▶ _REQUEST_
Retype every line below precisely as it appears.

▶ _SUPPLIED MATERIAL_
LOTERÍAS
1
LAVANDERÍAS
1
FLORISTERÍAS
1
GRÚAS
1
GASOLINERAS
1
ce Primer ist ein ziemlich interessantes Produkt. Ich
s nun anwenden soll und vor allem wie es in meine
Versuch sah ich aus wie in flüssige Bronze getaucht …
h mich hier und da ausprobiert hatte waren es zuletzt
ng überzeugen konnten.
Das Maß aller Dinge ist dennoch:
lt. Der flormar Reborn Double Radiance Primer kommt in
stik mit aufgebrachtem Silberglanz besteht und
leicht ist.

▶ _WRITTEN SOLUTION_
LOTERÍAS
1
LAVANDERÍAS
1
FLORISTERÍAS
1
GRÚAS
1
GASOLINERAS
1
ce Primer ist ein ziemlich interessantes Produkt. Ich
s nun anwenden soll und vor allem wie es in meine
Versuch sah ich aus wie in flüssige Bronze getaucht …
h mich hier und da ausprobiert hatte waren es zuletzt
ng überzeugen konnten.
Das Maß aller Dinge ist dennoch:
lt. Der flormar Reborn Double Radiance Primer kommt in
stik mit aufgebrachtem Silberglanz besteht und
leicht ist.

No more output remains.